For its architects like Williams, Richard Hogarth, and the Jamaican Stuart Hall, Cultural Studies was a way to understand the relationship between culture and power. That is, we are not simply shaped by an inert and simply out there culture, accepted by years of traditions and experience. Rather, we are subjected to formative and pervasive forms of political power embedded in culture, which produce particular ideas and forms of programing we swallow, consent to and consume culturally.

Of course this is not a one-way relationship, resistance, counter-cultures and agency are all elements in the process of cultural pedagogy. However, for cultural resistance to lead to change populations need to learn how to read culture critically, understand its power relations and organise collectively. Something we in T&T no longer seem very good at.

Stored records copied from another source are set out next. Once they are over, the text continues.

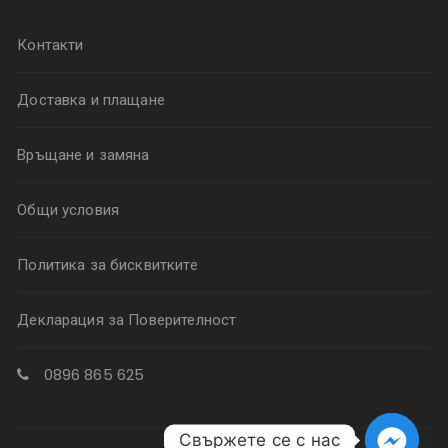
Контакти
Доставка и плащане
Връщане и замяна
Общи условия
Политика за бисквитките
Декларация за Поверителност
0896 865 625
Свържете се с нас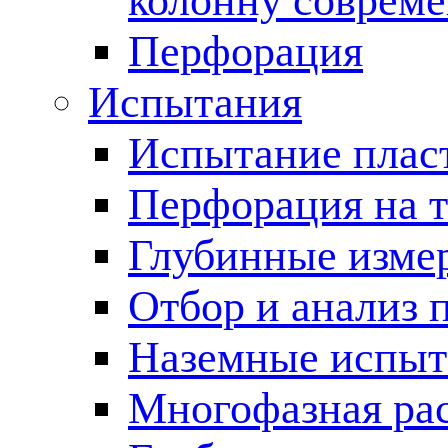
колонну соврем
Перфорация
Испытания
Испытание пласт
Перфорация на 
Глубинные измер
Отбор и анализ 
Наземные испыт
Многофазная ра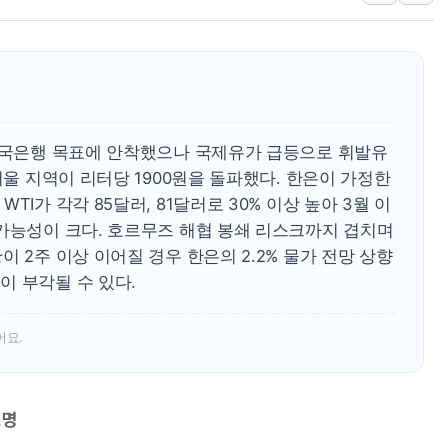
연일 폭염에 온열질환 
中 전방위 아파트 부양
인제 용대리 계곡서 수
동해시, 11~14일 '
강원 중·남부 동해안 
 한국은행 목표에 안착했으나 국제유가 급등으로 휘발유
청양 밭에서 일하던 9
서울 지역이 리터당 1900원을 돌파했다. 한은이 가정한
I가 각각 85달러, 81달러로 30% 이상 높아 3월 이
폭염에 車 운전면허 기
 가능성이 크다. 호르무즈 해협 봉쇄 리스크까지 겹치며
李대통령, 'ISA·주가
 2주 이상 이어질 경우 한은의 2.2% 물가 전망 상향
'호우 특보' 경북 울진 
이 부각될 수 있다.
어요.
조명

Are we critical enough of the information we are fed by the media and politicians? Does the fourth estate hold power and its ideas to enough scrutiny? What about education? Do our classrooms—places of constant examination and regurgitation—produce a culture of question asking or a culture of PowerPoint silence? How do you develop a critical thinking population? And why would those in power want that? 

Well one way, in contrast to what the former president Max Richards believes, is you don’t push everyone to do STEM subjects at university. Otherwise you wake up with a society of people who know how to make digital clocks, but have no idea why some people get arrested for making them but others don’t. 

Another way is you get more critical subjects in secondary schools and replace bullet-point learning. For example, why are there no anthropology classes at sixth form? And transferring this problem to the UWI, why are the social sciences at the UWI dominated by the least critical ones? Or why as Justice Ivor Archie noted at the recent opening of the Law Term do we not have more evidence-based decision-making in our various institutions?

​The answer is under various pressures culture and power has shaped the society to be a lot less critical of the information fed to it than it should be. We switch off and lose our ability to impact change and the status quo remains. Or as the anthropologist David Harvey notes of culture and power, “political questions become insoluble when disguised as cultural ones.”